Independence testing is a classical statistical problem that has been extensively studied in the batch setting when one fixes the sample size before collecting data. However, practitioners often prefer procedures that adapt to the complexity of a problem at hand instead of setting sample size in advance. Ideally, such procedures should (a) stop earlier on easy tasks (and later on harder tasks), hence making better use of available resources, and (b) continuously monitor the data and efficiently incorporate statistical evidence after collecting new data, while controlling the false alarm rate. Classical batch tests are not tailored for streaming data: valid inference after data peeking requires correcting for multiple testing which results in low power.
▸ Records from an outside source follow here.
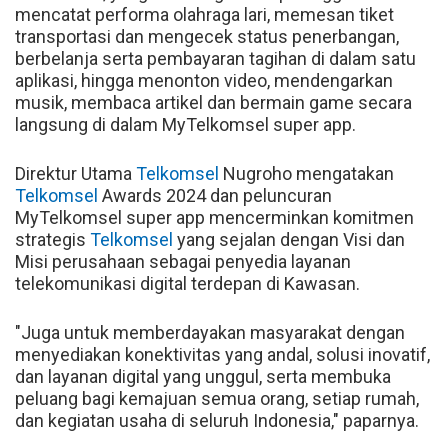
mencatat performa olahraga lari, memesan tiket
transportasi dan mengecek status penerbangan,
berbelanja serta pembayaran tagihan di dalam satu
aplikasi, hingga menonton video, mendengarkan
musik, membaca artikel dan bermain game secara
langsung di dalam MyTelkomsel super app.
Direktur Utama
Telkomsel
Nugroho mengatakan
Telkomsel
Awards 2024 dan peluncuran
MyTelkomsel super app mencerminkan komitmen
strategis
Telkomsel
yang sejalan dengan Visi dan
Misi perusahaan sebagai penyedia layanan
telekomunikasi digital terdepan di Kawasan.
"Juga untuk memberdayakan masyarakat dengan
menyediakan konektivitas yang andal, solusi inovatif,
dan layanan digital yang unggul, serta membuka
peluang bagi kemajuan semua orang, setiap rumah,
dan kegiatan usaha di seluruh Indonesia," paparnya.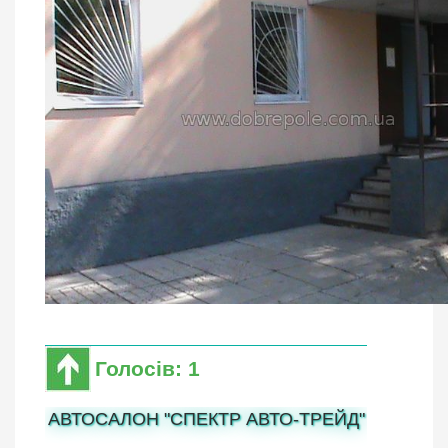
Голосів: 1
АВТОСАЛОН "СПЕКТР АВТО-ТРЕЙД"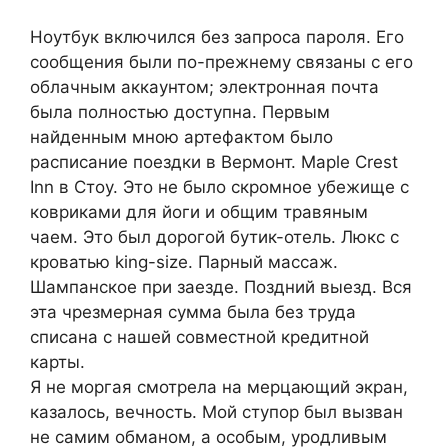
Ноутбук включился без запроса пароля. Его
сообщения были по-прежнему связаны с его
облачным аккаунтом; электронная почта
была полностью доступна. Первым
найденным мною артефактом было
расписание поездки в Вермонт. Maple Crest
Inn в Стоу. Это не было скромное убежище с
ковриками для йоги и общим травяным
чаем. Это был дорогой бутик-отель. Люкс с
кроватью king-size. Парный массаж.
Шампанское при заезде. Поздний выезд. Вся
эта чрезмерная сумма была без труда
списана с нашей совместной кредитной
карты.
Я не моргая смотрела на мерцающий экран,
казалось, вечность. Мой ступор был вызван
не самим обманом, а особым, уродливым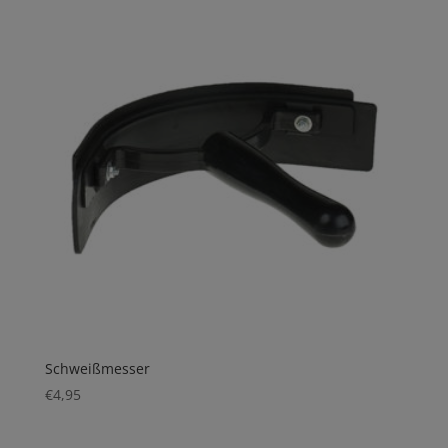
Schweißmesser
€
4,95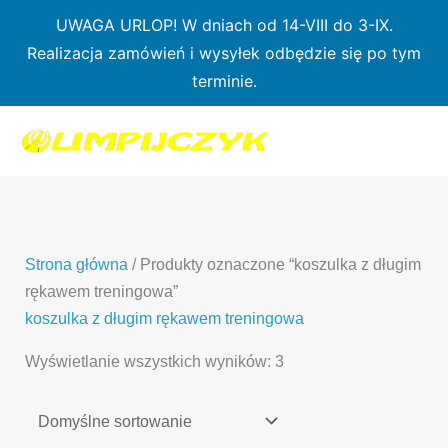
Przejdź
UWAGA URLOP! W dniach od 14-VIII do 3-IX.
do
Realizacja zamówień i wysyłek odbędzie się po tym
treści
terminie.
1
7
3
1
3
2
0
p
6
3
p
p
p
r
p
p
r
r
r
o
r
r
o
o
o
d
o
o
d
d
Strona główna
/ Produkty oznaczone “koszulka z długim
d
u
d
d
u
u
rękawem treningowa”
u
k
u
u
k
k
koszulka z długim rękawem treningowa
k
t
k
k
t
t
Wyświetlanie wszystkich wyników: 3
t
ó
t
t
y
y
ó
w
ó
ó
w
w
w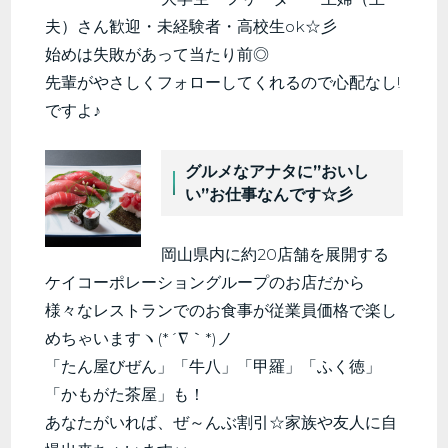
夫）さん歓迎・未経験者・高校生ok☆彡
始めは失敗があって当たり前◎
先輩がやさしくフォローしてくれるので心配なし!
ですよ♪
グルメなアナタに”おいし
い”お仕事なんです☆彡
岡山県内に約20店舗を展開する
ケイコーポレーショングループのお店だから
様々なレストランでのお食事が従業員価格で楽し
めちゃいますヽ(*´∇｀*)ノ
「たん屋びぜん」「牛八」「甲羅」「ふく徳」
「かもがた茶屋」も！
あなたがいれば、ぜ～んぶ割引☆家族や友人に自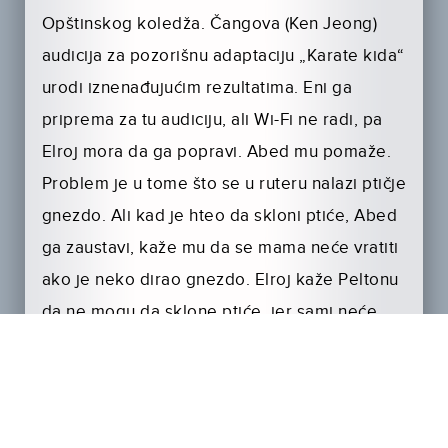
Opštinskog koledža. Čangova (Ken Jeong)
audicija za pozorišnu adaptaciju „Karate kida“
urodi iznenađujućim rezultatima. Eni ga
priprema za tu audiciju, ali Wi-Fi ne radi, pa
Elroj mora da ga popravi. Abed mu pomaže.
Problem je u tome što se u ruteru nalazi ptičje
gnezdo. Ali kad je hteo da skloni ptiće, Abed
ga zaustavi, kaže mu da se mama neće vratiti
ako je neko dirao gnezdo. Elroj kaže Peltonu
da ne mogu da sklone ptiće, jer sami neće
preživeti. Pristane da spase ptiće, ali odbor
kaže da je to previše gej od njega. Ipak
naredi da se gnezdo uništi, osim jednoga
ptića… Sada Pelton istupa kao političar, ali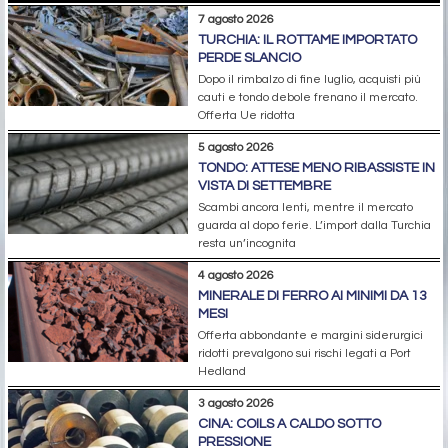
7 agosto 2026
TURCHIA: IL ROTTAME IMPORTATO
PERDE SLANCIO
Dopo il rimbalzo di fine luglio, acquisti più
cauti e tondo debole frenano il mercato.
Offerta Ue ridotta
5 agosto 2026
TONDO: ATTESE MENO RIBASSISTE IN
VISTA DI SETTEMBRE
Scambi ancora lenti, mentre il mercato
guarda al dopo ferie. L’import dalla Turchia
resta un’incognita
4 agosto 2026
MINERALE DI FERRO AI MINIMI DA 13
MESI
Offerta abbondante e margini siderurgici
ridotti prevalgono sui rischi legati a Port
Hedland
3 agosto 2026
CINA: COILS A CALDO SOTTO
PRESSIONE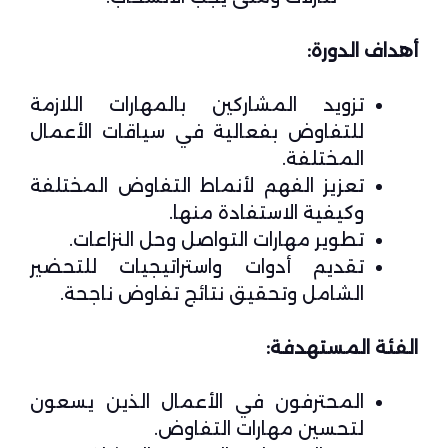
أهداف الدورة:
تزويد المشاركين بالمهارات اللازمة
للتفاوض بفعالية في سياقات الأعمال
المختلفة.
تعزيز الفهم لأنماط التفاوض المختلفة
وكيفية الاستفادة منها.
تطوير مهارات التواصل وحل النزاعات.
تقديم أدوات واستراتيجيات للتحضير
الشامل وتحقيق نتائج تفاوض ناجحة.
الفئة المستهدفة:
المحترفون في الأعمال الذين يسعون
لتحسين مهارات التفاوض.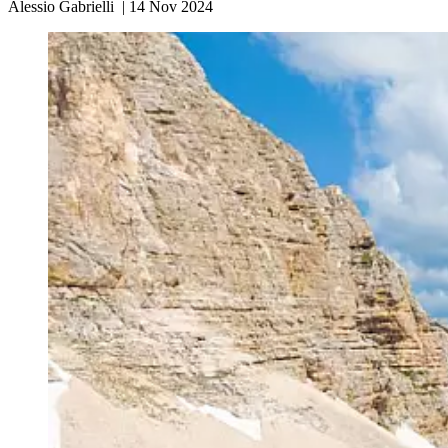
Alessio Gabrielli
|
14 Nov 2024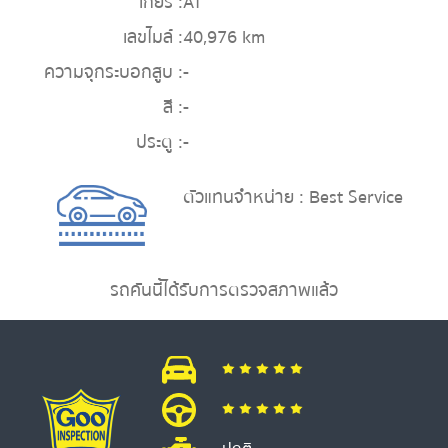
เกียร์ :
AT
เลขไมล์ :
40,976 km
ความจุกระบอกสูบ :
-
สี :
-
ประตู :
-
ตัวแทนจำหน่าย : Best Service
รถคันนี้ได้รับการตรวจสภาพแล้ว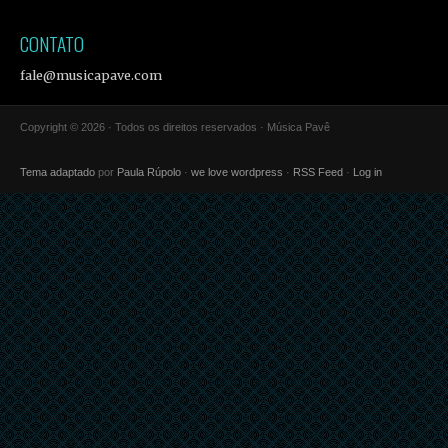
CONTATO
fale@musicapave.com
Copyright © 2026 · Todos os direitos reservados · Música Pavê
Tema adaptado
por
Paula Rúpolo
·
we love wordpress
·
RSS Feed
·
Log in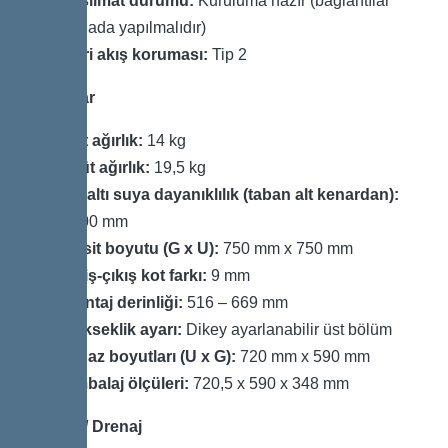
Teslimat durumu:
Kuruluma hazır (bağlantılar
sahada yapılmalıdır)
Geri akış koruması:
Tip 2
Boyutlar
Net ağırlık:
14 kg
Brüt ağırlık:
19,5 kg
Yeraltı suya dayanıklılık (taban alt kenardan):
3000 mm
Kesit boyutu (G x U):
750 mm x 750 mm
Giriş-çıkış kot farkı:
9 mm
Montaj derinliği:
516 – 669 mm
Yükseklik ayarı:
Dikey ayarlanabilir üst bölüm
Cihaz boyutları (U x G):
720 mm x 590 mm
Ambalaj ölçüleri:
720,5 x 590 x 348 mm
Gövde / Drenaj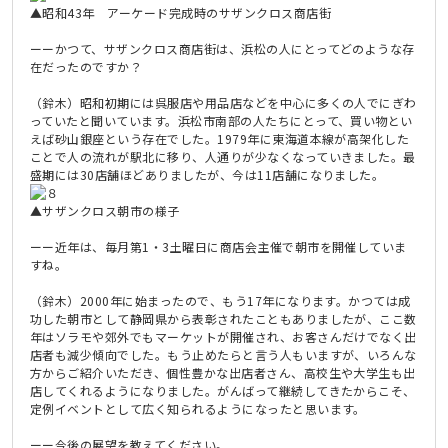
▲昭和43年 アーケード完成時のサザンクロス商店街
ーーかつて、サザンクロス商店街は、浜松の人にとってどのような存
在だったのですか？
（鈴木）昭和初期には呉服店や用品店などを中心に多くの人でにぎわ
っていたと聞いています。浜松市南部の人たちにとって、買い物とい
えば砂山銀座という存在でした。1979年に東海道本線が高架化した
ことで人の流れが駅北に移り、人通りが少なくなっていきました。最
盛期には30店舗ほどありましたが、今は11店舗になりました。
▲サザンクロス朝市の様子
ーー近年は、毎月第1・3土曜日に商店会主催で朝市を開催していま
すね。
（鈴木）2000年に始まったので、もう17年になります。かつては成
功した朝市として静岡県から表彰されたこともありましたが、ここ数
年はソラモや郊外でもマーケットが開催され、お客さんだけでなく出
店者も減少傾向でした。もう止めたらと言う人もいますが、いろんな
方からご紹介いただき、個性豊かな出店者さん、高校生や大学生も出
店してくれるようになりました。がんばって継続してきたからこそ、
定例イベントとして広く知られるようになったと思います。
ーー今後の展望を教えてください。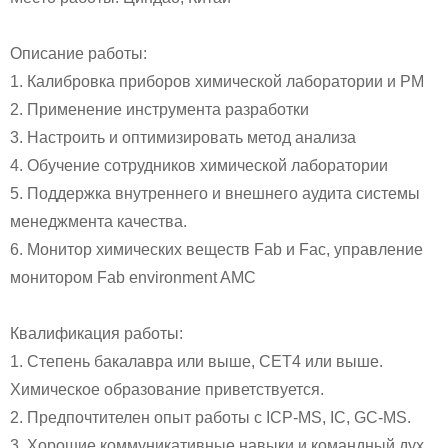
Описание работы:
1. Калибровка приборов химической лаборатории и PM
2. Применение инструмента разработки
3. Настроить и оптимизировать метод анализа
4. Обучение сотрудников химической лаборатории
5. Поддержка внутреннего и внешнего аудита системы
менеджмента качества.
6. Монитор химических веществ Fab и Fac, управление
монитором Fab environment AMC
Квалификация работы:
1. Степень бакалавра или выше, CET4 или выше.
Химическое образование приветствуется.
2. Предпочтителен опыт работы с ICP-MS, IC, GC-MS.
3. Хорошие коммуникативные навыки и командный дух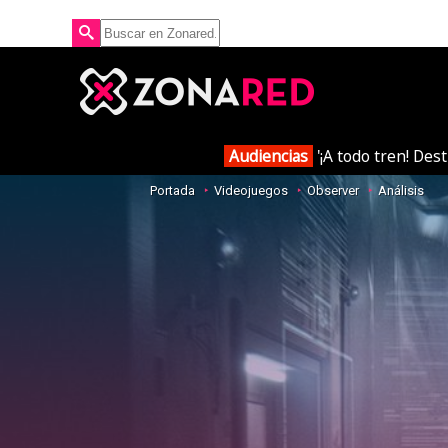
Audiencias
'¡A todo tren! Des
Portada
Videojuegos
Observer
Análisis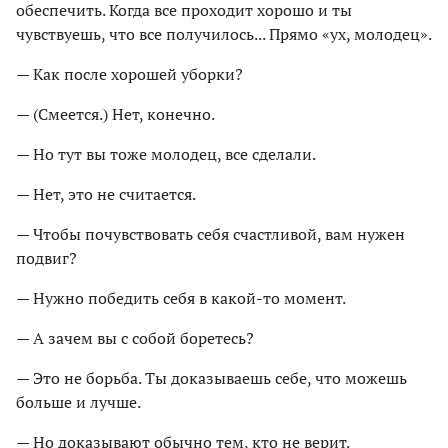
обеспечить. Когда все проходит хорошо и ты
чувствуешь, что все получилось... Прямо «ух, молодец».
— Как после хорошей уборки?
— (Смеется.) Нет, конечно.
— Но тут вы тоже молодец, все сделали.
— Нет, это не считается.
— Чтобы почувствовать себя счастливой, вам нужен
подвиг?
— Нужно победить себя в какой-то момент.
— А зачем вы с собой боретесь?
— Это не борьба. Ты доказываешь себе, что можешь
больше и лучше.
— Но доказывают обычно тем, кто не верит.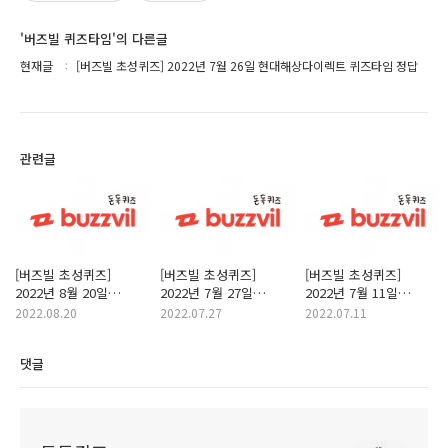
'버즈빌 퀴즈타임'의 다른글
현재글
[버즈빌 초성퀴즈] 2022년 7월 26일 현대해상다이렉트 퀴즈타임 정답
관련글
[버즈빌 초성퀴즈]
[버즈빌 초성퀴즈]
[버즈빌 초성퀴즈]
2022년 8월 20일
2022년 7월 27일
2022년 7월 11일
신한마이카인증중고차
덴프스10주년 퀴즈타임
"뉴퍼마켓의 슬로건
2022.08.20
2022.07.27
2022.07.11
퀴즈타임 정답
정답
ㅇㅅㅎㄱㅇㄱㄷ"
뉴퍼마켓 퀴즈타임 정답
댓글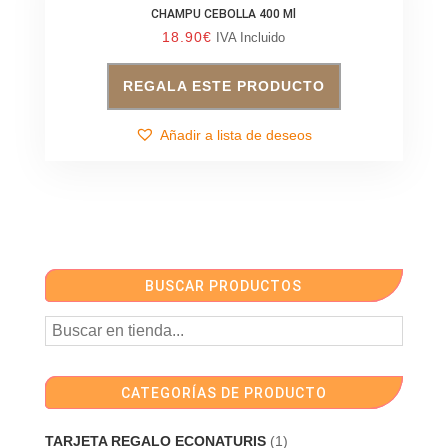
CHAMPU CEBOLLA 400 Ml
18.90
€
IVA Incluido
REGALA ESTE PRODUCTO
Añadir a lista de deseos
BUSCAR PRODUCTOS
CATEGORÍAS DE PRODUCTO
TARJETA REGALO ECONATURIS
(1)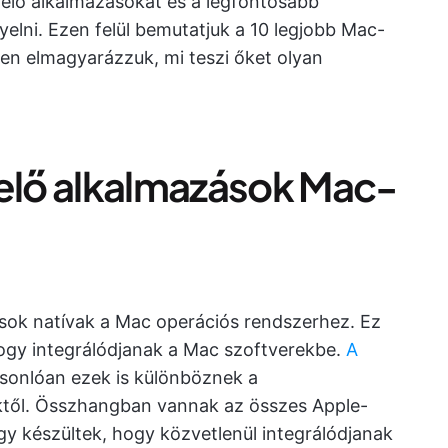
etelő alkalmazásokat és a legfontosabb
lni. Ezen felül bemutatjuk a 10 legjobb Mac-
sen elmagyarázzuk, mi teszi őket olyan
telő alkalmazások Mac-
ások natívak a Mac operációs rendszerhez. Ez
 hogy integrálódjanak a Mac szoftverekbe.
A
sonlóan ezek is különböznek a
től. Összhangban vannak az összes Apple-
y készültek, hogy közvetlenül integrálódjanak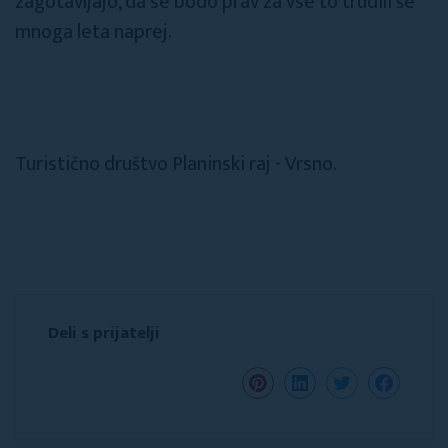
zagotavljajo, da se bodo prav za vse to trudili še
mnoga leta naprej.
Turistično društvo Planinski raj - Vrsno.
Deli s prijatelji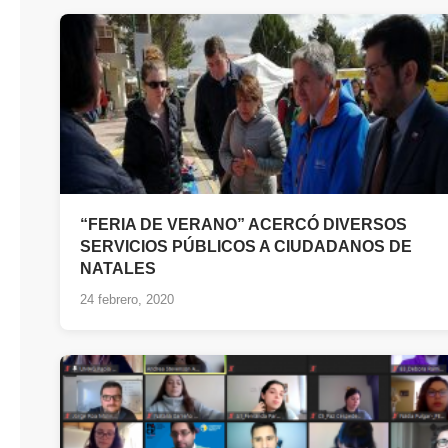
“FERIA DE VERANO” ACERCÓ DIVERSOS
SERVICIOS PÚBLICOS A CIUDADANOS DE
NATALES
24 febrero, 2020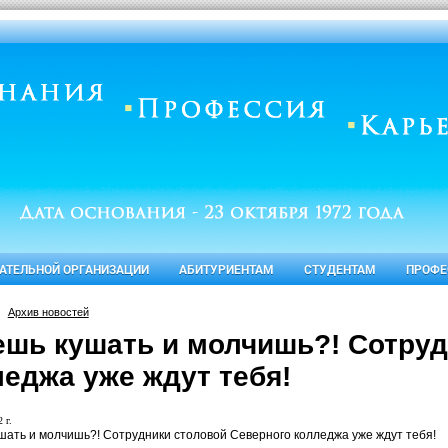
ВАТЕЛЬНОЙ ОРГАНИЗАЦИИ
АБИТУРИЕНТАМ
СТУДЕНТАМ
ПРОФЕ
Архив новостей
ешь кушать и молчишь?! Сотруд
леджа уже ждут тебя!
 г.
шать и молчишь?! Сотрудники столовой Северного колледжа уже ждут тебя!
Following the principle of testing by betting, we design sequential kernelized independence tests that overcome such shortcomings. We exemplify our broad framework using bets inspired by kernelized dependence measures, e.g., the Hilbert-Schmidt independence criterion. Our test is also valid under non-i.i.d., time-varying settings. We demonstrate the power of our approaches on both simulated and real data.

翻译：独立性检验是一个经典的统计问题，在批处理场景中当数据收集前固定样本量时已被广泛研究。然而，实践者通常更倾向于能根据问题复杂度自适应调整的程序，而非预先设定样本量。理想情况下，此类程序应具备以下特性：(a) 在简单任务上提前终止（在困难任务上延迟终止），从而更高效地利用可用资源；(b) 持续监测数据并在收集新数据后有效整合统计证据，同时控制虚警率。经典批处理检验不适用于流式数据：数据窥探后的有效推断需要多重比较校正，这会导致统计功效降低。遵循"以赌注检验"原则，我们设计了能够克服上述缺陷的序贯核化独立性检验。通过采用受核化依赖度量（如希尔伯特-施密特独立性准则）启发的赌注方案，我们展示了该通用框架的效用。该检验在非独立同分布及时间动态变化场景下同样有效。我们在模拟数据和真实数据上验证了所提方法的统计功效。